▶ [To do]
Reproduce every line of the listing below word for word, but leave the pictures out.

▶ [Records to use]
----------------
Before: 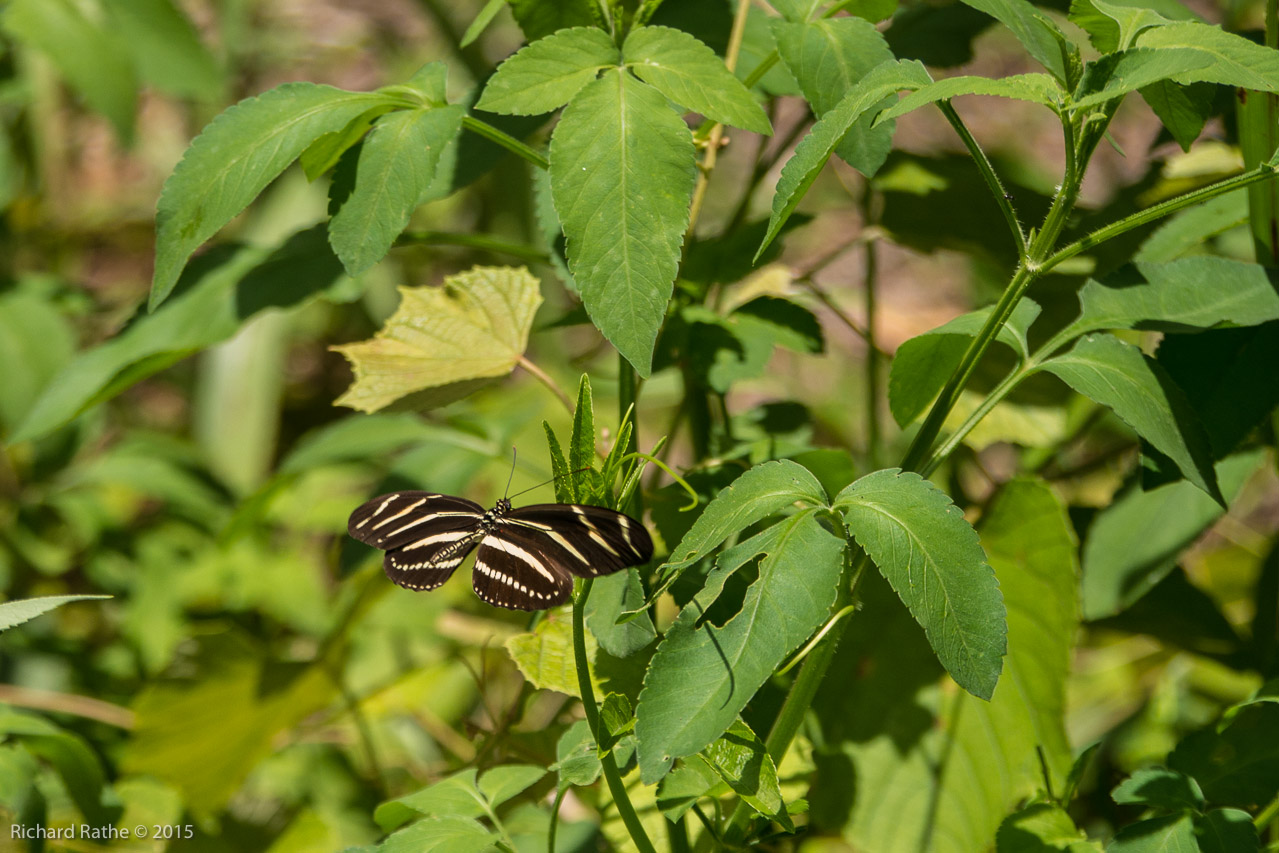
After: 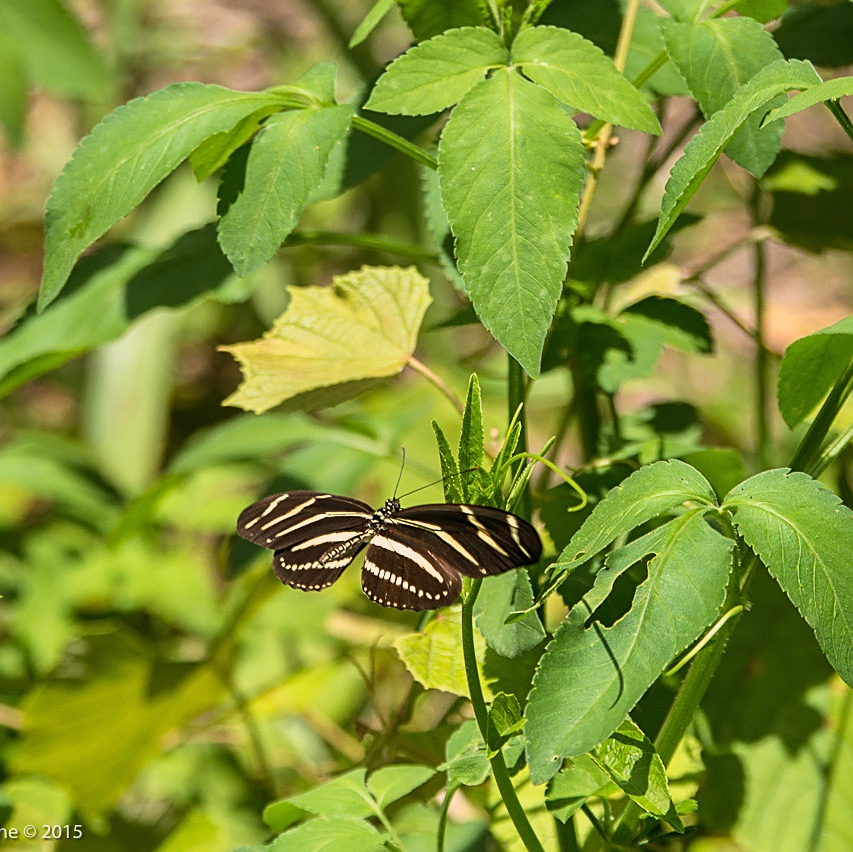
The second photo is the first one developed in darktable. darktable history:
crop and rotate: left 8.705%, right 24.535%
base curve: curves: ch0 [(0, 0) (0.088, 0.125) (0.176, 0.251) (0.354, 0.501) (0.613, 0.749) (1, 0.877)]
sharpen: on, module defaults
exposure: black level correction 0, compensate highlight preservation false
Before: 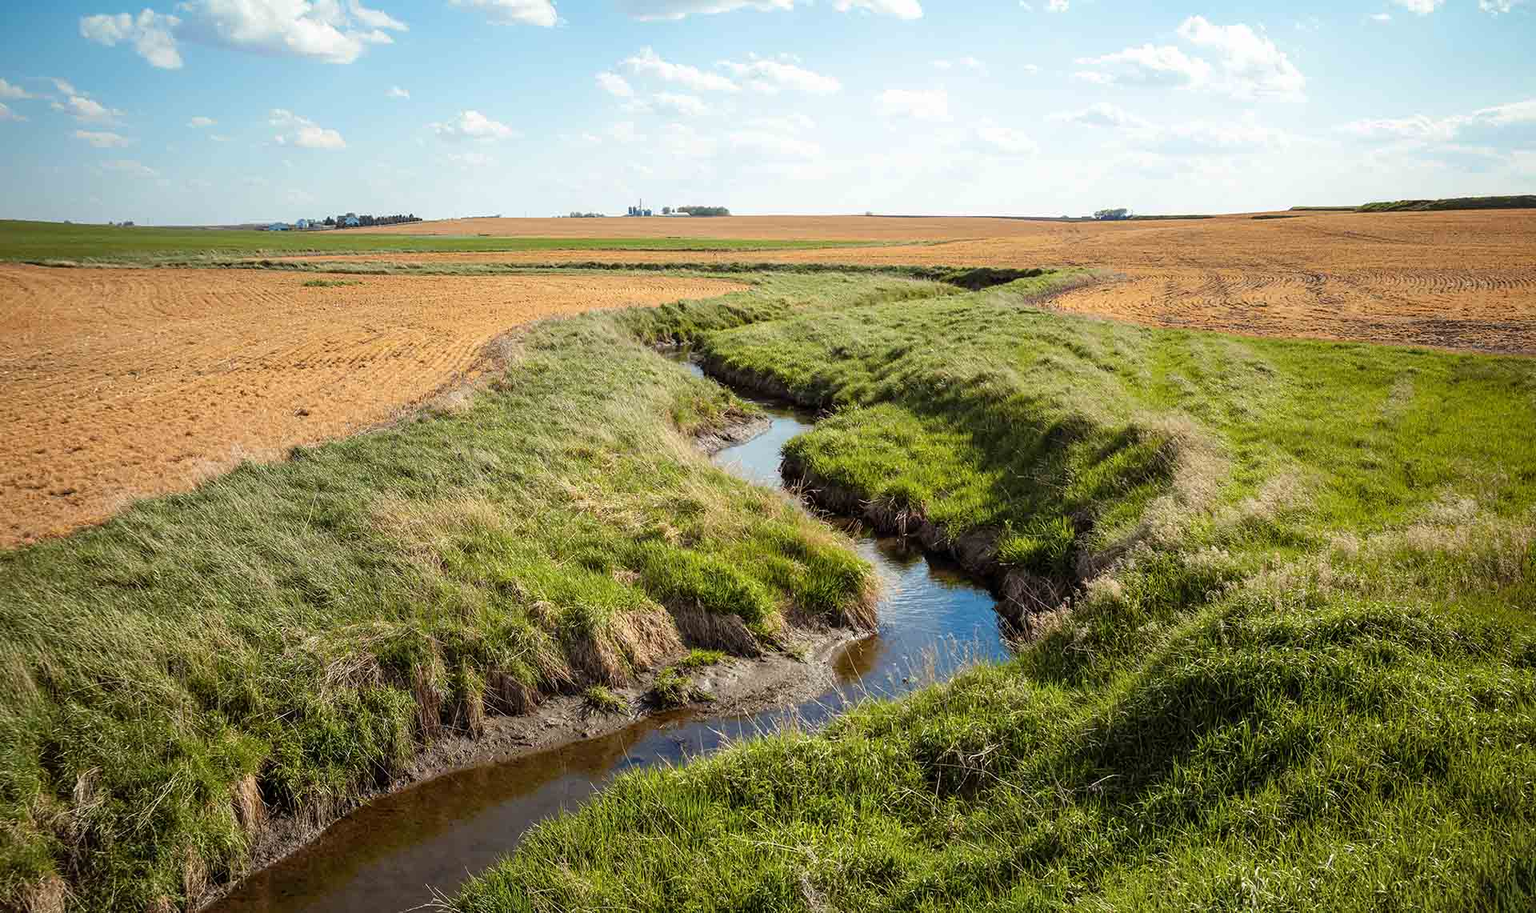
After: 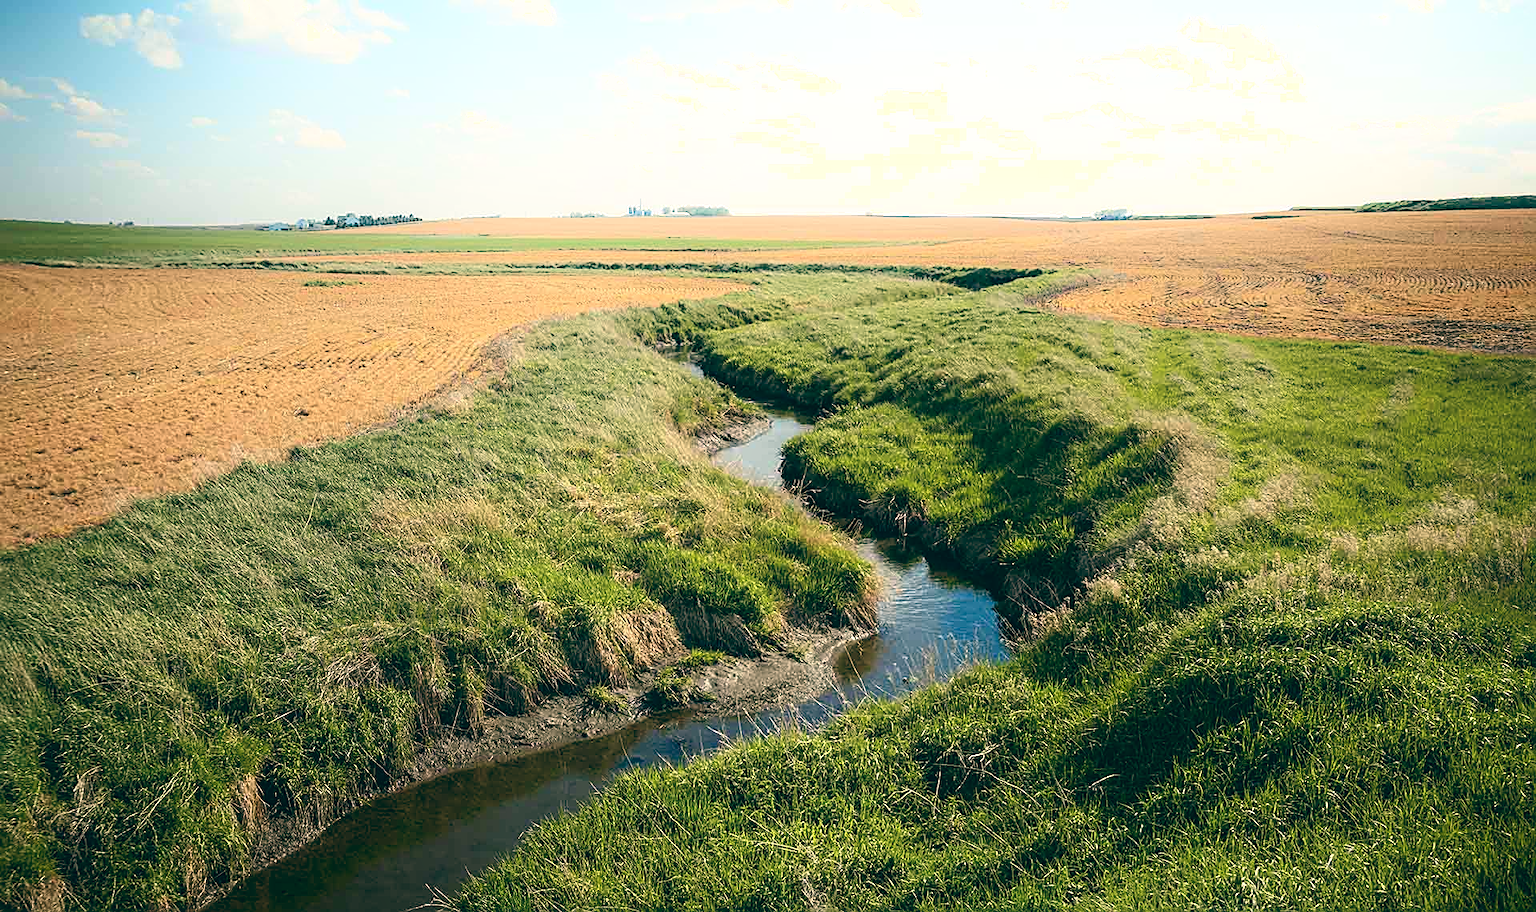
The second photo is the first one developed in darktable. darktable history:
----------------
▶ [Final result]
Before: 
After: 
The second photo is the first one developed in darktable. darktable history:
crop and rotate: left 8.705%, right 24.535%
base curve: curves: ch0 [(0, 0) (0.088, 0.125) (0.176, 0.251) (0.354, 0.501) (0.613, 0.749) (1, 0.877)]
sharpen: on, module defaults
exposure: black level correction 0, compensate highlight preservation false
Before: 
After: 
The second photo is the first one developed in darktable. darktable history:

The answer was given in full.